O que acontece de extraordinário nos 64 minutos (a depuração vem atingindo, também, a duração dos filmes de Oliveira) de Singularidades de uma Rapariga Loura é que sua nudez simbólica produz, em si, outros mistérios. Pois essa simplicidade – nunca simplista – é alcançada por uma inquietude extrema do diretor em relação à construção do plano, onde o mistério pode vir não pela sua transcrição encenada, mas pela maneira como o cinema se põe diante do mundo. Pode se chegar a isso pela supressão do contraplano (lembremos das cenas na portaria do prédio onde mora Luísa, onde as saídas de cena são marcadas apenas pela invasão da luz que vem de fora, quando a porta se abre), pela manipulação do som (o comentário que se torna a leitura do poema de Fernando Pessoa, por Luís Miguel Cintra, pelo simples descolamento diegético do som ambiente), pela ausência de certas imagens (os roubos que nunca vemos) ou mesmo pela distância entre a câmera e o ator (a frieza duríssima do plano final). São recursos de uma simplicidade extrema, que surpreendem justamente por isso: quando tudo parece desnudo, nasce, enfim, o mistério.
O cinema de Manoel de Oliveira é encantador por ser, em si, extremamente encantado com o poder das mais sedimentadas convenções da linguagem cinematográfica – o uso asfixiante do raccord nas sequências finais de Um Filme Falado (2003); a câmera subjetiva em Espelho Mágico (2005); as luzes que se apagam em Sempre Bela (2006); a maneira como as panorâmicas e o contra-plongeé simbolizam dois povos, e duas práticas imperialistas, em Cristovão Colombo (2007); etc. Ao limpar esses artifícios ao que eles têm de mais essencial – e por isso é natural que os filmes de Oliveira denotem tons “artificiais” – o diretor os restitui de uma vida que a redução à eficiência narrativa parecia ter retirado.
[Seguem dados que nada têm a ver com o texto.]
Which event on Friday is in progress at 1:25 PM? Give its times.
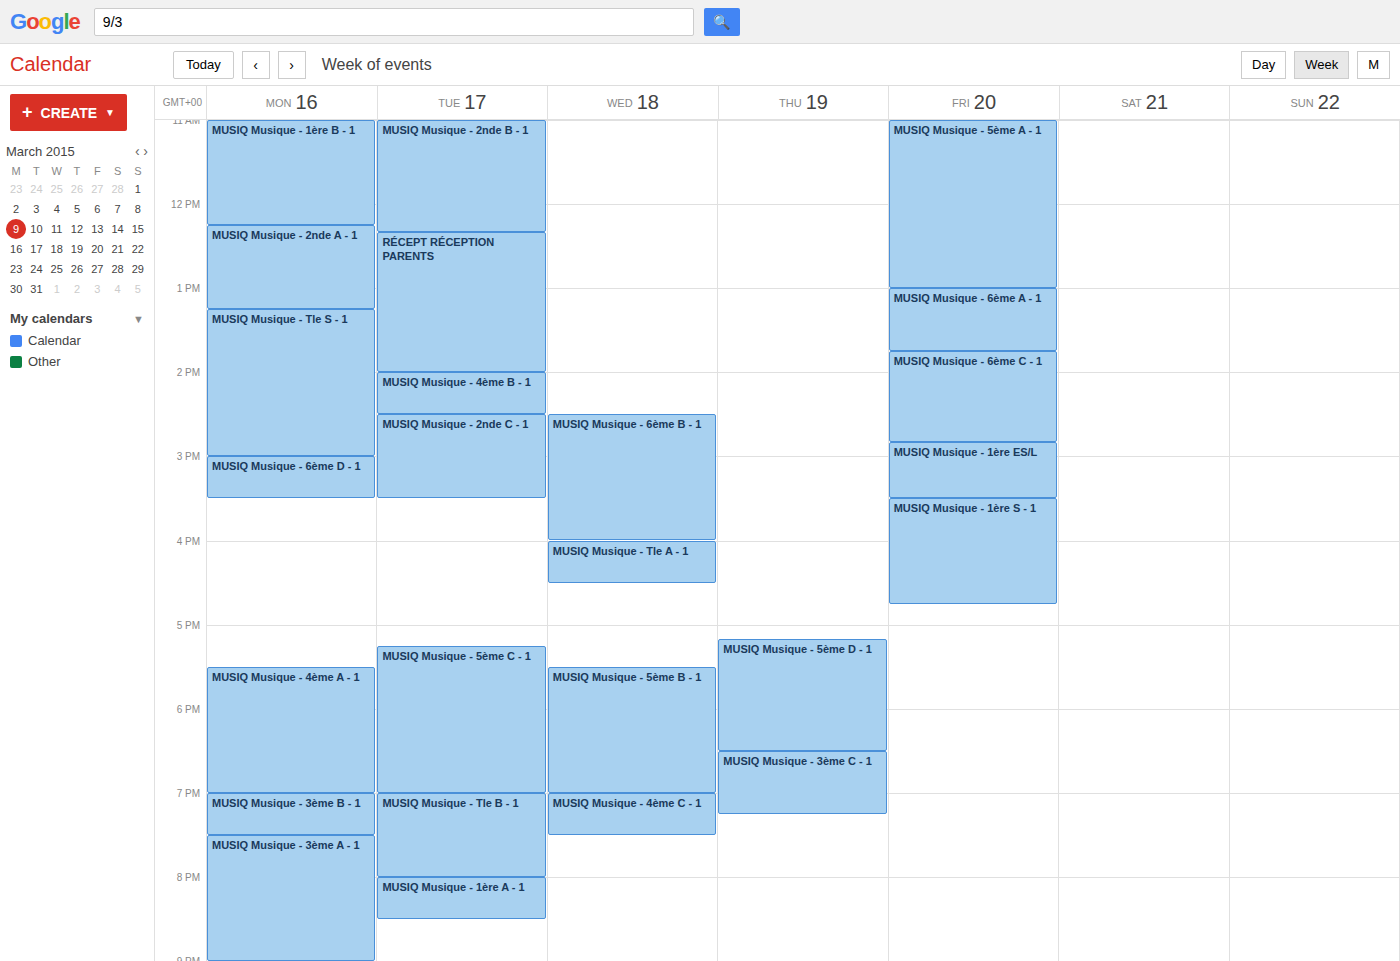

Tal como Luísa e seus véus, a imagem também é capaz de se esconder por trás de camadas difusoras de sentido, onde as coincidências da construção podem ser, também, enganadoras. As imagens de Manoel não são em nada menos misteriosas, ou – por que não? – enganadoras. Mas se apresentam como imagens construídas por artifícios, condicionando o embarque do espectador à percepção de que ele crê em algo produzido para tal fim. Por isso a simplicidade é tão essencial; só assim, as imagens podem voltar a ser, enfim, o que ela realmente são.